We like to call it a young balsamic vinegar. Balsamic Vinegar 6 is a condiment, with an impeccable balance between sweet and acidic. It’s a combination of saba, the sweet syrup obtained from the reduction of grape must (aka grape juice), and naturally acidified cooked grape must.

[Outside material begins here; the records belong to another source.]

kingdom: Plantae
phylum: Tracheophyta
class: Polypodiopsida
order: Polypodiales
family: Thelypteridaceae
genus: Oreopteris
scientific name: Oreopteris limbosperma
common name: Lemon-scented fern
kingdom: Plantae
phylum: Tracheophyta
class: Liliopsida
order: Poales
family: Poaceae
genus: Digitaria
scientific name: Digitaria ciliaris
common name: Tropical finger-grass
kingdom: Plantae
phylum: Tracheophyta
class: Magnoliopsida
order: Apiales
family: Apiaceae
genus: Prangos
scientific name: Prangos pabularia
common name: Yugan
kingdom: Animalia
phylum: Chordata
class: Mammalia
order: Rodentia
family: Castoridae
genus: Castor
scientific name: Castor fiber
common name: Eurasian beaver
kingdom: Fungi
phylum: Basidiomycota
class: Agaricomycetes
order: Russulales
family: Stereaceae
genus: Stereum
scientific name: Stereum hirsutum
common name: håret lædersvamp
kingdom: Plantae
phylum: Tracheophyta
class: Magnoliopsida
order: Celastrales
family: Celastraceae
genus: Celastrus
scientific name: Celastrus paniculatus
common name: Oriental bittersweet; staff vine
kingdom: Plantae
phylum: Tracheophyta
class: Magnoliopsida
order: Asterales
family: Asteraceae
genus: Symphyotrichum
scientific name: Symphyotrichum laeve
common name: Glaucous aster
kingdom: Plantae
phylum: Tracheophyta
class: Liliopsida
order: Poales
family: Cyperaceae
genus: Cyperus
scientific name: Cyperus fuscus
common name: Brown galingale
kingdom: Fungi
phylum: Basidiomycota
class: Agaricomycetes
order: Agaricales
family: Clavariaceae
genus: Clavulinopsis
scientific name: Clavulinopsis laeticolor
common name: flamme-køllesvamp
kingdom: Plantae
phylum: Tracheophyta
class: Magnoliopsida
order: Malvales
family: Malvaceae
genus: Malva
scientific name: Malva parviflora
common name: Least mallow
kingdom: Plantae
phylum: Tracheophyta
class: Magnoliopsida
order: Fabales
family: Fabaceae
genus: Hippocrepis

Yes, there is only ONE ingredient in Balsamic Vinegar 6: grape


Mariangela Montanari created her Balsamic Vinegar Condiment 6 with one purpose in mind: cooking.
With its thick body and woody aroma, this condiment pairs perfectly with strong flavors. From deglazing, to marinating, sautéeing, and roasting, there are endless variations of agrodolce recipes that shine the spotlight on Balsamic Saba 6.
Mariangela’s favorite culinary inspirations with Balsamic Vinegar Condiment 6 include a nutty summer farro salad with a Mediterranean kick, a balsamic variation of the classic caprese salad, a fragrant and fresh risotto with zucchine, crunchy salmon deglazed in the pan, and agrodolce rabbit cacciatora.


Perhaps you are familiar with Balsamic Vinegar 3?
Balsamic Vinegar Condiment 6 is number 3’s more mature cousin. Balsamic Vinegar 6 is aged for more time; it’s thicker, sweeter, and smoother. It ages in barrels for twice the time and develops a greater flavor complexity and more viscous texture.